• **WORK TO BE COMPLETED**
Filter these entries so that only lines with the word "right" remain.

* * * *

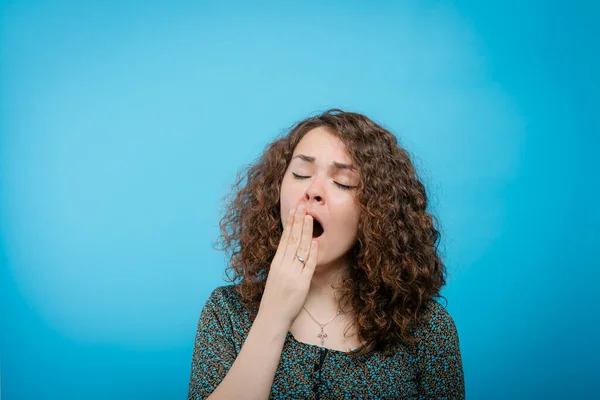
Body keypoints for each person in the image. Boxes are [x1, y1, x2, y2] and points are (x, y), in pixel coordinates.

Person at [187, 109, 465, 399]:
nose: (313, 190)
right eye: (301, 173)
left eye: (343, 182)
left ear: (377, 211)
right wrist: (273, 315)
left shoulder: (428, 330)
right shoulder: (226, 312)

* * * *

• **REPLY**
right eye: (301, 173)
right wrist: (273, 315)
right shoulder: (226, 312)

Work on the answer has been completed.